Hardwood Flooring Basic Training
Hardwood flooring give as room a sense of permanence, stability and warmth. Ninety percent of realtors say that wood floors help a home sell faster and for more money. Even in a small home with minimal square footage, wood floors give a house a well-crafted, “high-end” appearance. Wood floors come in a large number of different species and colors, making design options virtually endless.
Forestry Preservation Facts
- Today, there are more than 730 million acres of forest in the U.S. (more than 1 billion acres in Canada).
- There are 70% more hardwood trees growing today than 35 to 40 years ago.
- There are over 6 million new hardwood trees planted every year.
- The U.S. is growing almost twice as much hardwood as it is currently using.
There are several ways hardwood floors are constructed these days, and depending on your home it is important to know just what type of hardwood floor you can install. Before choosing a hardwood floor, there are two key things to determine: subfloor and grade.
A wood floor is only as good as its subfloor, this means that knowing what type of subfloor you have is critical. There are two basic types of subfloors: wood and concrete. Wood subfloors are composed of various wood materials which are installed over joists in your home. Wood subfloors include ply-wood, tongue and groove decking, oriented strand board (OSB) and particle board. Concrete subfloors can not be nailed into, which limits your options to wood floors which can be glued or floated.

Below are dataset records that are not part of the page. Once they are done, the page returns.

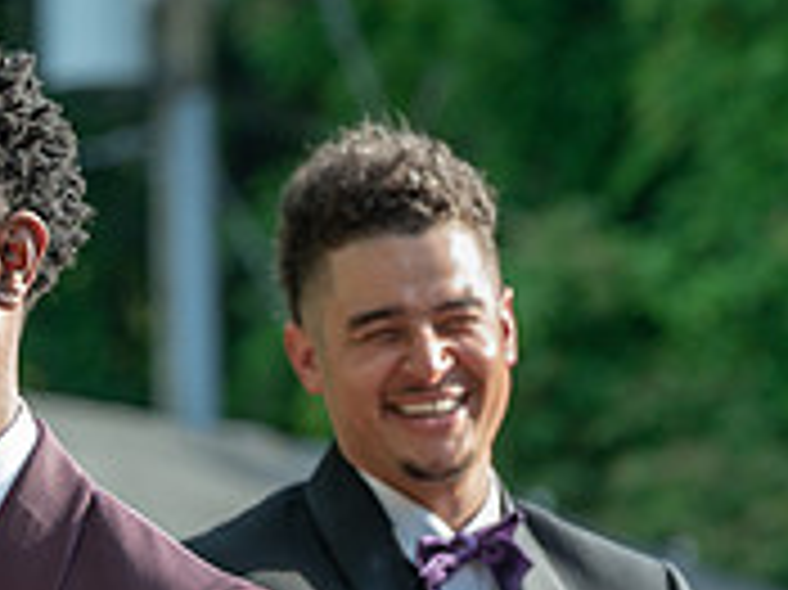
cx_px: -327
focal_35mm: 568
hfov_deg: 3.5
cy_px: 817
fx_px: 12921
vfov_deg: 2.6
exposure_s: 1/250
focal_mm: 156
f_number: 5.6
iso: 320
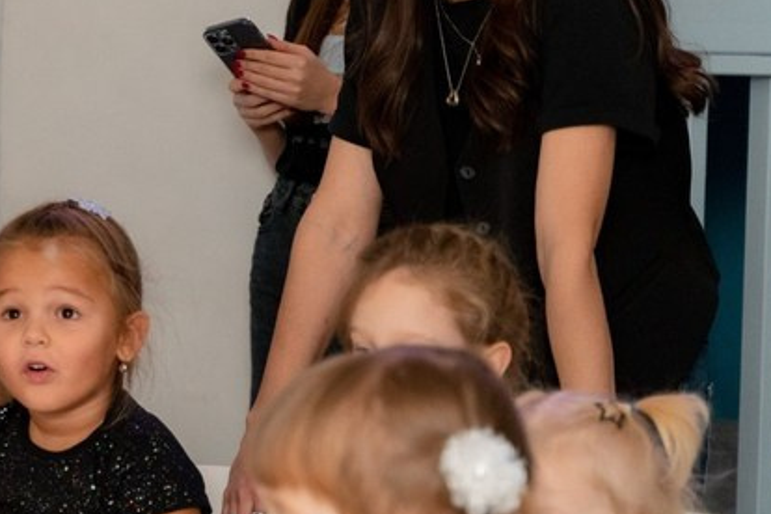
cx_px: -395
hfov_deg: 8.7
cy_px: 399
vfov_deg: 5.9
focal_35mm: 232
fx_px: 4968
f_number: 3.5
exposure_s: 1/250
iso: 2500
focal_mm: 75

Flooring grade refers to exterior ground level in relation to your home. Most wood floors are built for on-grade, meaning the floor is level with exterior grounds, or above-grade locations. In below grade situations, such as basements where concrete subfloors are common your options are limited.
When it comes to construction, it's important to note that wood flooring comes in both pre-finished and unfinished varieties, although most flooring today is commonly sold as pre-finished.
Solid Wood Flooring
Solid hardwood is the traditional wood floor, constructed of a single piece of sawn lumber which is milled into a tongue and groove finished product. Solid hardwood floors most commonly are found in 3/4" thickness and are suitable only for nail down installations over ply-wood, OSB, and tongue and groove decking style wood subfloors on or above-grade. Recent innovations have brought about 5/16" solid hardwood floors, which are suitable for glue-down applications over concrete.
Engineered Wood Flooring
Engineered wood flooring is composed of multiple layers which are glued together in a cross-grain lamination. Typically these floors consist of a species layer followed by a multi-ply substrate made from another species of wood such as poplar. This process makes the flooring very resistant to expansion and contraction from temperature and moisture. As a result, these floors can be installed anywhere in a home and are suitable for both wood and concrete subfloors.
Long-strip Wood Flooring
A version of engineered wood flooring which has a unique composition, the top layer of long-strip floors are made of individual fillets or slats that are glued together to make the face of the plank. Long-strip floors are suitable for installations anywhere in the home and are also the most common hardwood floor which can be installed using the floating method.